ОТРЫВОК →
____

Дмитрий Умецкий. №13 1993 г.
Обработка: naunaunau.narod.ru, 04 февраля 2011 г.
Наутилус Помпилиус. Золотой век Отрывки из воспоминаний бывшего бас-гитариста группы Дмитрия Умецкого.
(Продолжение. Начало в № 12.)
После выхода «Невидимки» у нас опять начались внутренние препирательства по поводу Славиной рефлексии, но все равно мы продолжали работать. Бутусов начал делать материал для нового альбома и он был наработан, но, к сожалению, почти весь его пришлось забраковать. Это был промежуточный альбом между «Невидимкой» и «Разлукой», и мы его как промежуточный и отбраковали. После чего более или менее осознанно сели писать «Разлуку».
В это время на нашем горизонте снова появился Андрей Макаров, у которого были какие-то проблемы с распределением, и ему пришлось из-за этого чуть ли не на второй год оставаться. Но нам это было на руку, так как он устроился работать директором нашего институтского клуба, и у нас соответственно появилась база, где можно было нормально работать. Приблизительно в это же время был создан Свердловский рок-клуб и даже началась какая-то концертная деятельность.
Перед самой «Разлукой» в составе нашей группы появился саксофонист Алексей Могилевский, который во время записи отыграл на саксофоне и клавишах. Причем история его появления в «Наутилусе» требует того, чтобы о ней рассказать подробнее.
Леща закончил Свердловское музыкальное училище по классу саксофона, и его как молодого специалиста распределили в глухое село, где. он, кстати, и написал свой альбом «Деревня». Но сейчас не об этом. Дело в том, что Леша— человек пьющий, да еще и по-крутому. Он когда в училище учился, у него было постоянно пограничное состояние. В общем, разгильдяй-разгильдяем, водки выпить или на саксофоне подуть — на раз.

____

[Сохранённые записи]
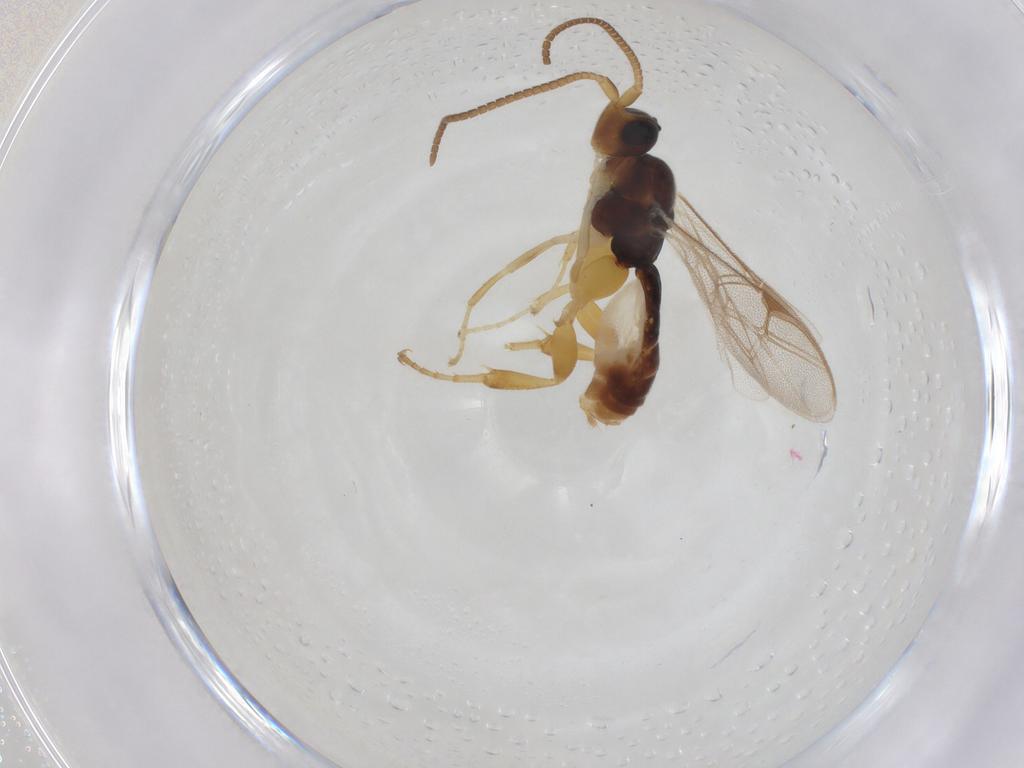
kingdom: Animalia
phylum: Arthropoda
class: Insecta
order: Hymenoptera
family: Ichneumonidae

____

ЗАДАНИЯ →
1. Выпишите из отрывка фрагмент без изменений, начиная со слов «В это время» и продолжая до слов «какая-то концертная деятельность.».
2. Изложите содержание отрывка в двух предложениях.

ОТВЕТЫ С РЕШЕНИЯМИ →
1.
В это время на нашем горизонте снова появился Андрей Макаров, у которого были какие-то проблемы с распределением, и ему пришлось из-за этого чуть ли не на второй год оставаться. Но нам это было на руку, так как он устроился работать директором нашего институтского клуба, и у нас соответственно появилась база, где можно было нормально работать. Приблизительно в это же время был создан Свердловский рок-клуб и даже началась какая-то концертная деятельность.

2. После выхода «Невидимки» почти весь материал, подготовленный Бутусовым для нового альбома, забраковали как промежуточный, и группа села писать «Разлуку», а Андрей Макаров, став директором институтского клуба, дал ей базу для нормальной работы. Перед самой «Разлукой» в группе появился саксофонист Алексей Могилевский, который окончил Свердловское музыкальное училище по классу саксофона и был распределён в глухое село.